According to a statement issued by Finjan, the jury ordered Secure Computing to pay Finjan 16 per cent of the revenue from past sales of its Webwasher software and 8% of the revenue from both a Webwasher appliance and its CyberGuard TSP gateway device.

Secure Computing, which like Finjan is based in San Jose, acquired firewall and VPN vendor CyberGuard in 2005 for about US$295 million in cash and stock. A year earlier, CyberGuard had bought Webwasher, a Germany-based company that sold Web filtering products.

In an interview Thursday, Yuval Ben-Itzhak, Finjan's chief technology officer, said the patents in question all have to do with proactive, real-time malware detection and mitigation capabilities that are built into his company's Web security products.

One of the patents covers a technology developed by Finjan for detecting previously unknown malware on networks, Ben-Itzhak said, adding that the technology eliminates the need for existing malware signatures in order to detect and block malicious code.

The second patent under dispute covers a "sandboxing" technology that is designed to mitigate the effects of malicious code if it is executed on a computer, while the third patent is related to a hashing function, according to Ben-Itzhak.

In a statement of its own, Secure Computing contended that Finjan's patents are invalid. The company also said that, despite the jury's ruling, it still doesn't think it has infringed on the patents "in any way."

According to Secure Computing, Webwasher's proactive scanning technology uses heuristic rules to categorize how executable code is likely to behave on systems.

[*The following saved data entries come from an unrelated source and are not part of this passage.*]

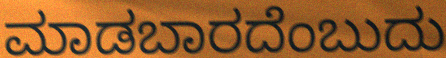
ಮಾಡಬಾರದೆಂಬುದು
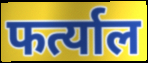
फर्त्याल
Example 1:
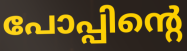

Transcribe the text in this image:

പോപ്പിന്റെ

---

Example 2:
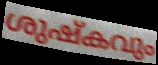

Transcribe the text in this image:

ശുഷ്കവും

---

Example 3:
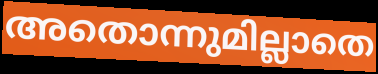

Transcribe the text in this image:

അതൊന്നുമില്ലാതെ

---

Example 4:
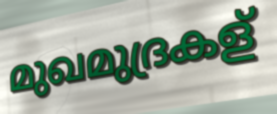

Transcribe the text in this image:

മുഖമുദ്രകള്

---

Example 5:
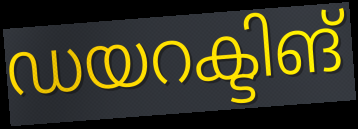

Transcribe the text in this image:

ഡയറക്ടിങ്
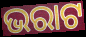
ଭରାଟ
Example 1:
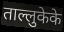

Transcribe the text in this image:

ताल्लुकेके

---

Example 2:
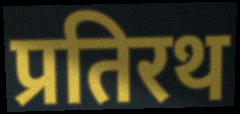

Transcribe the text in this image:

प्रतिरथ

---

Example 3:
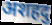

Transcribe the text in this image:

अशहदु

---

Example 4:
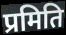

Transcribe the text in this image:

प्रमिति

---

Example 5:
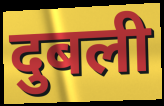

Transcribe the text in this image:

दुबली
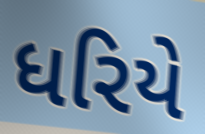
ધરિયે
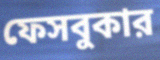
ফেসবুকার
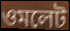
ওমলেট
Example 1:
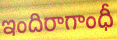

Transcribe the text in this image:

ఇందిరాగాంధీ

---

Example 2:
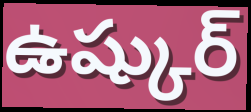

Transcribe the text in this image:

ఉష్కుర్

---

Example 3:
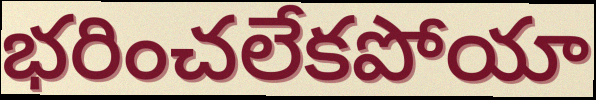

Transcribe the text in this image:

భరించలేకపోయా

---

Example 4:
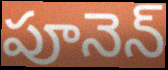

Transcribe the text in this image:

పూనెన్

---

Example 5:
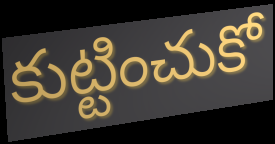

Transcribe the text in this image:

కుట్టించుకో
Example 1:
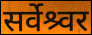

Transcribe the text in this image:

सर्वेश्र्वर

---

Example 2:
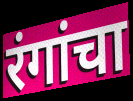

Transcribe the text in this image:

रंगांचा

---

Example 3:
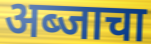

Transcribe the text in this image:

अब्जाचा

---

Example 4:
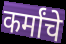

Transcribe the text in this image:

कर्मांचे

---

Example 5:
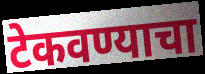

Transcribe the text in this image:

टेकवण्याचा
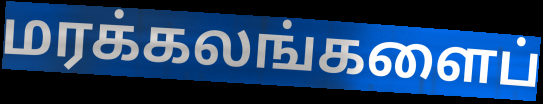
மரக்கலங்களைப்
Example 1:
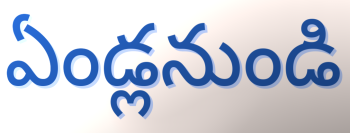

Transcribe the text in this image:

ఏండ్లనుండి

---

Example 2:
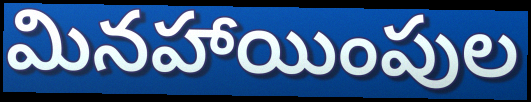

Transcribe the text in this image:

మినహాయింపుల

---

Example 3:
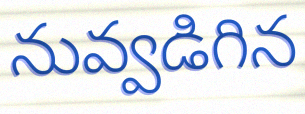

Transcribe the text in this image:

నువ్వడిగిన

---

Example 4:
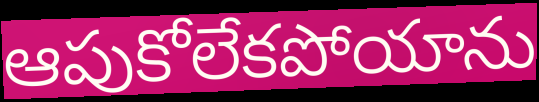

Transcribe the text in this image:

ఆపుకోలేకపోయాను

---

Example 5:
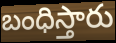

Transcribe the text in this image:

బంధిస్తారు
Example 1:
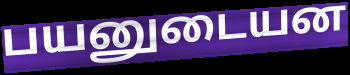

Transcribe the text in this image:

பயனுடையன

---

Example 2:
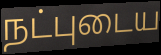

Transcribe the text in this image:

நட்புடைய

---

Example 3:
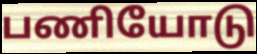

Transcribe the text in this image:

பணியோடு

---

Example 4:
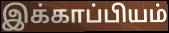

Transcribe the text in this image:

இக்காப்பியம்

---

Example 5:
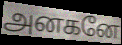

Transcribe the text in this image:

அனகனே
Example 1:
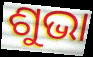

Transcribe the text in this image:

ଶୁଭା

The company said that heuristic code-analysis methods "were known and in use" before Finjan filed for any of its patents and that the specific rules used in the Webwasher product line resulted from "original research" done at Webwasher.

Secure Computing added that the only disputed technology still being used in the latest version of Webwasher's software is a proactive-scanning feature employed in a single module. Nonetheless, the vendor vowed to continue defending itself, initially by asking the trial judge to set aside the jury verdict. If that fails, Secure Computing said it plans to appeal the ruling.

In addition, the company noted that a separate patent-infringement suit it has filed against Finjan over load-balancing technology is still pending in US District Court in Delaware.

In response to a request for comment about the patent disputes, a spokeswoman for Secure Computing simply sent a copy of the company's statement via e-mail.

As part of the statement, Mary Budge, Secure Computing's senior vice president, secretary and general counsel, said company officials are "clearly disappointed" by the jury verdict on Finjan's suit but think they have "substantial grounds" for pursuing an appeal. "We are extremely motivated to challenge this result, and we plan to take all the necessary steps to overturn it," Budge said.